The perfect storm hitting the antibiotics R&D has intensified. According to a recent report by Reuters, the return on investment has fallen by a startling 30% at the world’s 12 largest pharmaceutical companies. The cost of developing a drug through to market has risen from $800 million several years ago to $1.05 billion today. This rise is mostly due to the increased number of failures – especially late stage failures. The increase in late stage failures is related in large part to the high regulatory hurdles being encountered across the various therapeutic areas where the industry works. To address this, companies have pared their phase III portfolios from an average of 23 to 18 compounds – a 28% decrease. At the same time, the commercial value of products entering late stage development has increased. Thus, the portfolio prioritization process has narrowed late stage products to those with higher commercial values in most companies. Additional responses from the industry include an insistence on increasing returns on investment. This is likely to generate additional merger and acquisition activity and further pressure on the portfolio optimization process. It is likely that this optimization process will place further pressure on antibiotic R&D.
At the same time, a recent report from the European CDC noting a 56% increase in reports of carbapenem resistant Klebsiella pneumoniae between 2005 and 2010.
Resistance to third-generation cephalosporins continues to increase to very high levels throughout the European Community.
The European Union has responded to the crisis of antibiotic resistance with a fairly watered down action plan to member nations. Of the 12 action items in this plan, one is dedicated to the discovery and development of new antimicrobials – shown below. It calls for the establishment of a public-private partnership under the auspices of the Innovative Medicines Initiative to direct and coordinate academic, non-profit and industry partnerships for this purpose. But, in the realm of antibiotics, these efforts, so far, have failed to bear fruit with most recent late stage products coming from either large pharmaceutical companies or biotech. Having participated in two framework grants on the industry side, I can only hope that the process for Framework 7 and its successors will be more palatable than that for Frameworks 5 and 6. As almost a footnote, the action plan calls for implementing procedures for fast-tracking antibiotics against resistant pathogens. But, as the plan essentially says, these procedural pathways already exist. The question is how to implement them. The action plan, appropriately in the case of Europe, leaves this to the regulators. But some more explicit directions would have been helpful. For example, there should have been a directive to establish feasible pathways for superiority trials leading to early conditional approval. A directive to maintain feasible non-inferiority trial pathways would have also been a welcome addition.

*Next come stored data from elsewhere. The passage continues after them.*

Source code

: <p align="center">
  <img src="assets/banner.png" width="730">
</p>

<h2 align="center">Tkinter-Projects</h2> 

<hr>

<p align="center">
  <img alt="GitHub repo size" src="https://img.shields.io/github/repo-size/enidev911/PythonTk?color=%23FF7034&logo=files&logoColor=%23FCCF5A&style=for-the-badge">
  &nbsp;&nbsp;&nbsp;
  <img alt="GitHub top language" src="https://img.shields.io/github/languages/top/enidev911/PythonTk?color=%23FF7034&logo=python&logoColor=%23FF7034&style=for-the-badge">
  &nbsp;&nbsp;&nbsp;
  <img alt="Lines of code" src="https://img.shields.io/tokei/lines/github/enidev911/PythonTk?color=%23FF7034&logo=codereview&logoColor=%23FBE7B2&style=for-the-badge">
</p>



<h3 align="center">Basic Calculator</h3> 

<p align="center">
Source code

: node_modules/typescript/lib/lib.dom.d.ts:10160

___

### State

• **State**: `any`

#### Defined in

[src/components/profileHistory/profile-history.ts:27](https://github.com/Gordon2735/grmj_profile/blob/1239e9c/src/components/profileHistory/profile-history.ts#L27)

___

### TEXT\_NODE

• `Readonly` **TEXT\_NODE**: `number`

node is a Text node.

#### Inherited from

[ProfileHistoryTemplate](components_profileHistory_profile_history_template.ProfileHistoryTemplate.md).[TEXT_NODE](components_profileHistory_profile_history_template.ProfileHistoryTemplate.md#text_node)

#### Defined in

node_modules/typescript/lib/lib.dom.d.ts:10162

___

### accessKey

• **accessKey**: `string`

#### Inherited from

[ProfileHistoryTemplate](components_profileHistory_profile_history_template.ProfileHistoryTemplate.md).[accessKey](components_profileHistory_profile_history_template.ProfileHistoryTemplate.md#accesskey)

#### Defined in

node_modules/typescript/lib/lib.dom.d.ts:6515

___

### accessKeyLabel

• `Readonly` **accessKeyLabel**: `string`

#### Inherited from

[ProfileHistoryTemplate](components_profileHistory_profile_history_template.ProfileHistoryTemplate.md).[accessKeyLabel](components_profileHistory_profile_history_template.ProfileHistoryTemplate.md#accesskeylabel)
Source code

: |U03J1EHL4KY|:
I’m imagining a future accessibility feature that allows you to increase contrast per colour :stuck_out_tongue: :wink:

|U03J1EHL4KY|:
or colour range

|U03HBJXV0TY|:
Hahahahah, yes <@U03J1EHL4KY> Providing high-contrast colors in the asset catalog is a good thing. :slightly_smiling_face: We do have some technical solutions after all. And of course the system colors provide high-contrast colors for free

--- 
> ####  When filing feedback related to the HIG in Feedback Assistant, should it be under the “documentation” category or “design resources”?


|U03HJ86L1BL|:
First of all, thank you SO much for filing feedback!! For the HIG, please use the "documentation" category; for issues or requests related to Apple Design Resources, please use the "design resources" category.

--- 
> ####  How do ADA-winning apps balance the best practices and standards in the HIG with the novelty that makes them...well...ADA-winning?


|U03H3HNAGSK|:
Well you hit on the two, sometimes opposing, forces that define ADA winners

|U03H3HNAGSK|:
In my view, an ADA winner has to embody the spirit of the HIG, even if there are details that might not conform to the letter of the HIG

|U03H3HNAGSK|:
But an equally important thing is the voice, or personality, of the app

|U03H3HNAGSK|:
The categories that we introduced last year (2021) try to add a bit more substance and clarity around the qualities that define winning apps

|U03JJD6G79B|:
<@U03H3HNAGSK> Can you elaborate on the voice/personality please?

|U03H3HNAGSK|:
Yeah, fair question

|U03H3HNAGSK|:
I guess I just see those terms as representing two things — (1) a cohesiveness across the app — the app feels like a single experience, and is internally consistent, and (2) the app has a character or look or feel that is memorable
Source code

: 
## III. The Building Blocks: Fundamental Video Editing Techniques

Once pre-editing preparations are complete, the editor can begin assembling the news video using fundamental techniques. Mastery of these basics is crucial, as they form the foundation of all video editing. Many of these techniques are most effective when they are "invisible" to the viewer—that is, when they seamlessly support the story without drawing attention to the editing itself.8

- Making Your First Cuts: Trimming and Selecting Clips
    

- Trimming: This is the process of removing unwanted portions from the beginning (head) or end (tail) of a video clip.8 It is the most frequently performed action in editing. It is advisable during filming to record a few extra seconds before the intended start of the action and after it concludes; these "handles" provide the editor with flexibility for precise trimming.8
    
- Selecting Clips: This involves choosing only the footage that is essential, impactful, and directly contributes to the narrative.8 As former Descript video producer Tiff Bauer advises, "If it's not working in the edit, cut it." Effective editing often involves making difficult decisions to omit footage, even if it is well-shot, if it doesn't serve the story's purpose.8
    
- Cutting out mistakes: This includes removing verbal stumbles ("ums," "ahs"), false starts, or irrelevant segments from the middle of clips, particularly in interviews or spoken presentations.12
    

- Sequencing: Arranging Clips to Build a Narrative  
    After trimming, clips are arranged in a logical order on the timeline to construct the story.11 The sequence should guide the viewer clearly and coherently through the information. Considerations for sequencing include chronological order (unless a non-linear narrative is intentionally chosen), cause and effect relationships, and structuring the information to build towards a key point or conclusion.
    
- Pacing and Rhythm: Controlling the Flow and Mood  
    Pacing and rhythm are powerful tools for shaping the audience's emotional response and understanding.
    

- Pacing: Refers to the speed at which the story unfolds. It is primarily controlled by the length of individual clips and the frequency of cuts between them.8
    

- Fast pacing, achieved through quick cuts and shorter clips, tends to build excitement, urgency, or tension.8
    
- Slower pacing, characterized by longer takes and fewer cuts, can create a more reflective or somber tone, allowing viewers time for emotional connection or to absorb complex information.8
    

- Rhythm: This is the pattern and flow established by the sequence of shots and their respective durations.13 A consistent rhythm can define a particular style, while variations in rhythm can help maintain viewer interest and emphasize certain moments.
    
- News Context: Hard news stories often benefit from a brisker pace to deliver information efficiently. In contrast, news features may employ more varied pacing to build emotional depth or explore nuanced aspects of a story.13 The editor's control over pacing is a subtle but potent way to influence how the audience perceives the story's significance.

While I believe the European regulators already understand this, a clear mandate from the EU would still have been helpful to those of us who want to pursue innovative trial designs for antibiotic development and for the regulators themselves as they try and implement such designs in guidance to sponsors.
While the Perfect Storm intensifies, both the US and EU still fail to address the key issues. Feasible regulatory pathways forward are the first giant step forward. I can only hope that the EMA will succeed in maintaining feasible procedures and promulgating the new, innovative and feasible guidance that I know they seek for the development of new antibiotics.